I looked at Sheriff Peavy.

"Shacks in Little Debaria where some of the miners sleep," he said. "Skiddums ain't much, but they ain't underground."

I looked back at Wegg, who had hold of his duster's lapels and was looking pleased with himself.

"Sammy Shunt owns the company store. Which means he owns the miners." He grinned. When I didn't grin back, he took his hands from his lapels and flipped them skyward. "It's the way of the world, young sai--I didn't make it, and neither did you.

"Now Sammy's a great one for fun n games . . . always assumin he can turn a few pennies on em, that is. Four times a year, he sets up races for the miners. Some are footraces, and some are obstacle-course races, where they have to jump over wooden barrycades, or leap gullies filled up with mud. It's pretty comical when they fall in. The whores always come to watch, and that makes em laugh like loons."
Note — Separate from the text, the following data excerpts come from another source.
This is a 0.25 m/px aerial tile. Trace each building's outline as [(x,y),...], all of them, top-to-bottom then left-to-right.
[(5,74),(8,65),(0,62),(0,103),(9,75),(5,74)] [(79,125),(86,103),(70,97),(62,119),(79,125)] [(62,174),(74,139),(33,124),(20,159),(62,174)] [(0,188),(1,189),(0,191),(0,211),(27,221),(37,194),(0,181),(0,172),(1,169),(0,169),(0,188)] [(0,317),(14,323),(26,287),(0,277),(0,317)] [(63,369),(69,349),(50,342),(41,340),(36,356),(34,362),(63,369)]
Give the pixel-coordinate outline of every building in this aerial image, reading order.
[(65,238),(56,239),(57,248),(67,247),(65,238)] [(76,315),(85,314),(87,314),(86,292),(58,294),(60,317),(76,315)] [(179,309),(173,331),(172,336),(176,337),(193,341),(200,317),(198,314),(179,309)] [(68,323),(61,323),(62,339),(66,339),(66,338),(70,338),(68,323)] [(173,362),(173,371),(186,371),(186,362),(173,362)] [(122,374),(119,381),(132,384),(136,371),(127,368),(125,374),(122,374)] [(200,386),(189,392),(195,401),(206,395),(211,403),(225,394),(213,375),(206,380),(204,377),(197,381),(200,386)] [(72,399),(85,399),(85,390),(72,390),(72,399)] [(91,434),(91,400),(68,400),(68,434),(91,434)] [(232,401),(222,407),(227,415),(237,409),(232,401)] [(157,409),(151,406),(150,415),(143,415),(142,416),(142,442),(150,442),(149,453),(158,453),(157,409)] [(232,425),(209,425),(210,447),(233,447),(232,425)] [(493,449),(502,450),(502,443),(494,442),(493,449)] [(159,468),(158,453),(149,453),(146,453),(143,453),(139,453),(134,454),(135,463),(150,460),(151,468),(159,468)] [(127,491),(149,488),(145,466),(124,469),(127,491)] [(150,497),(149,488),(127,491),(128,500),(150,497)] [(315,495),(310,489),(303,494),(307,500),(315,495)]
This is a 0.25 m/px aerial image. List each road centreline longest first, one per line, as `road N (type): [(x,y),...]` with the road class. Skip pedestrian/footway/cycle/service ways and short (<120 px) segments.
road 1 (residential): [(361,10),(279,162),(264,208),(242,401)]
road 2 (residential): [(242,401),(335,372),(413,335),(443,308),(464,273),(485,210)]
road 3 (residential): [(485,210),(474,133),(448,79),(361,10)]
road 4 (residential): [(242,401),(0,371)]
"Hurry it up," Peavy growled. "Those fellas won't take long to get through two drinks."

"He has hoss-races, too," said Wegg, "although he won't provide nothing but old nags, in case one of them ponies breaks a leg and has to be shot."

"If a miner breaks a leg, is he shot?" I asked.

Wegg laughed and slapped his thigh as if I'd gotten off a good one. Cuthbert could have told him I don't joke, but of course Cuthbert wasn't there. And Jamie rarely says anything, if he doesn't have to.

"Trig, young gunslinger, very trig ye are! Nay, they're mended right enough, if they can be mended; there's a couple of whores that make a little extra coin working as ammies after Sammy Shunt's little competitions. They don't mind; it's servicin em either way, ain't it?

"There's an entry fee, accourse, taken out of wages. That pays Sammy's expenses. As for the miners, the winner of whatever the particular competition happens to be--dash, obstacle-course, hoss-race--gets a year's worth of debt forgiven at the company store. Sammy keeps the in'drest s'high on the others that he never loses by it. You see how it works? Quite snick, wouldn't you say?"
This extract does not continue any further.